# [TEXT SECTION]
****

The judgment leads me to infer that one of the arguments raised in that case was that any aggravation due to an underlying condition caused by the events relied upon by Mr Kennedy had ceased. Her Honour was called upon to construe s 12D. It has been submitted by the defendant in that case (the current defendant) that the Court could determine whether or not the plaintiff had sustained a permanent impairment or loss as a consequence of the injuries relied upon; in other words, whether he would have an entitlement to lump sum compensation under s 66 of the Workers Compensation Act 1987. At [15] her Honour said this:
"In my view what s 12D contemplates is the following process:
(a) a claim for a member to STC for a gratuity;
(b) a referral by STC to the Commissioner for a decision as to whether or not the injury to which the claim relates was caused by the member being hurt on duty;
(c) s 21(1)(b) gives a member the right of appeal from such decision;
(d) if the Commissioner decides in the member's favour, STC is then required to make a determination under s 12D(1);
(e) s 21(1)(a) gives a member a right of appeal from such determination.
Her Honour then referred to subs (5) and (6) of s 21 and continued thus:
"[17] This is an appeal from a decision of the Commissioner, not STC. What the Commissioner, and therefore this Court, are authorised by s 12D to determine is whether the injury to which the application relates was caused by the plaintiff being hurt on duty (subs 4(a)).
[18] In my view injury in s 12D(4) and the reference to s 1, to the member being "injured" are to be given the same meaning as "injury" as defined in s 4 of the Workers Compensation Act 1987 [...]
[19] In other words, what those sections refer to is trauma due to one or more events, such as would found an entitlement to compensation but which does not include matters such as permanent impairments and losses or incapacity as a consequence of such trauma.
[20] For these reasons I reject the assertion by the defendant that on this application the Court is required to determine whether the plaintiff has sustained any permanent impairment or losses, or to put it another way, a finding of "hurt on duty" in this case is not dependent upon a finding of permanent impairment."

****

# [WHAT IS NEEDED]
Pick up the judgment excerpt on the court's reading of s 12D and the meaning of "hurt on duty" after its final sentence and keep writing it. The entries have nothing to do with the text on the court's reading of s 12D.

****

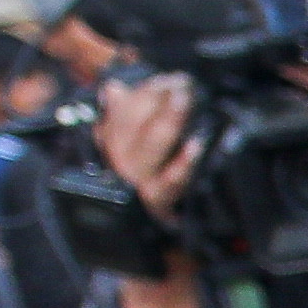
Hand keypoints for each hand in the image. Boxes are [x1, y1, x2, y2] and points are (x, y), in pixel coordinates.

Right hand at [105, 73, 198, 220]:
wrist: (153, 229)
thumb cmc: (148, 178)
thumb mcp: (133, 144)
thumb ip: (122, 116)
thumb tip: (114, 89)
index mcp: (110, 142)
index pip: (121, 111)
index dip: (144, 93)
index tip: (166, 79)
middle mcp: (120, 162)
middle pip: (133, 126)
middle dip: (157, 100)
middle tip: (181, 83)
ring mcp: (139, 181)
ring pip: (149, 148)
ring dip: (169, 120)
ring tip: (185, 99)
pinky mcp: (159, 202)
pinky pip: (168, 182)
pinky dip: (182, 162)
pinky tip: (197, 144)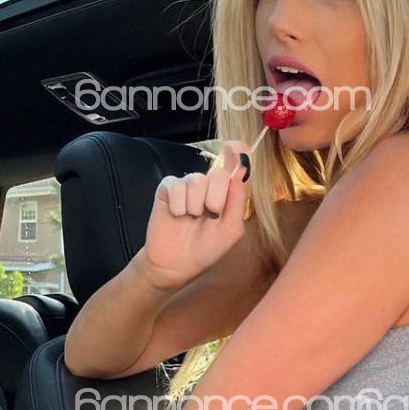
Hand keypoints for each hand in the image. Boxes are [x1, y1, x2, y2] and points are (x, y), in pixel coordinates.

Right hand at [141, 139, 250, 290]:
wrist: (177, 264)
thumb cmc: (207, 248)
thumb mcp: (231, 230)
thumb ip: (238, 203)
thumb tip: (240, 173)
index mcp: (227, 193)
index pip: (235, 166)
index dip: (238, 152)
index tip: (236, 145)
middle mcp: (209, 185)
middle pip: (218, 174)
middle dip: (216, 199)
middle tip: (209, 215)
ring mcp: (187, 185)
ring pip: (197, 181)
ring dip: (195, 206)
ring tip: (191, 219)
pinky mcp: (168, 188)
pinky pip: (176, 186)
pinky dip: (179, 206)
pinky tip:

****

# [WRITTEN RESPONSE]
That case was argued by Mr Ower, who has been appearing for the plaintiff since the recommencement of these proceedings on Tuesday.
There was an appeal by the Commissioner of Police from her Honour's decision: Commissioner of Police v Kennedy [2007] NSWCA 328; (2007) 5 DDCR 380. The primary judgment was given by Hodgson JA, with whom Hislop JA concurred. Further reasons were given by Basten JA, with whom Hislop JA also agreed. In essence, their Honours agreed with the reasoning of her Honour. The appellant was represented by Mr S Campbell SC [as his Honour then was]. At [24] Hodgson JA said this:
"Mr Campbell submitted that the matter could not be resolved by reference to the assumed respective functions of the Commissioner and STC, with the former being concerned with matters requiring operational knowledge and expertise and the latter being concerned with matters requiring medical knowledge and expertise. The question of whether a s 4 injury has been suffered may require medical expertise, for example, where the alleged injury is a disease or aggravation of a disease. Further, in cases under s 10B of the Superannuation Act, when STC has identified a 'specified infirmity' under s 10B(1), medical expertise will be required to determine whether that infirmity was caused by a s 4 injury under s 10B(3)(a)."
Commencing at [26], Hodgson JA said this:
"[26] In my opinion the Superannuation Act does disclose an intention that, in a broad sense, medical issues be addressed by STC and operational issues by the Commissioner. However, for reasons given by Mr Campbell, there can be no clear demarcation: the Commissioner must have to determine medical issues at least in the areas identified by Mr Campbell.
[27] In my opinion the expression 'the injury to which the claim relates' in s 12D(4)(a) must have the same meaning in relation to claims for Div 4 payments as it has in relation to claims for Div 3 and Div 5 payments.
[28] In relation to claims for Div 3 payments, the Workers Compensation Act refers to no injury apart from the s 4 injury; and in my opinion, 'injury' in s 12D(4)(a) cannot reasonably be understood as referring either to the medical expenses themselves or to some condition, apart from a s 4 injury, that was the immediate occasion for the relevant medical treatment. Although 'injury' is used in s 26 of the Workers Compensation Act to refer to financial loss, in my opinion it would be a strained and artificial understanding of the word 'injury' in s 12D(4)(a) to take it as referring either to medical expenses or to some condition apart from a s 4 injury. Also, it would mean that every time that there was a claim for further medical expenses, the claim would require both a determination by the Commissioner under s 12D(4)(a) and a determination under s 12D(1) by the STC; and in my opinion it is unlikely in the extreme that this was intended.
[29] In relation to claims for Div 5 payments, the Workers Compensation Act does not require that there be any s 4 injury. However, the definition of 'hurt on duty' in the Superannuation Act does require that the member be injured, so it would seem that Div 5 claims can be made by members only if there has been a s 4 injury. In my opinion, in relation to Div 5 claims, 'injury' in s 12D(4)(a) cannot reasonably be understood as referring to the physical damage to an item of the kind referred to in s 74 of the Workers Compensation Act and must be taken as referring to the s 4 injury.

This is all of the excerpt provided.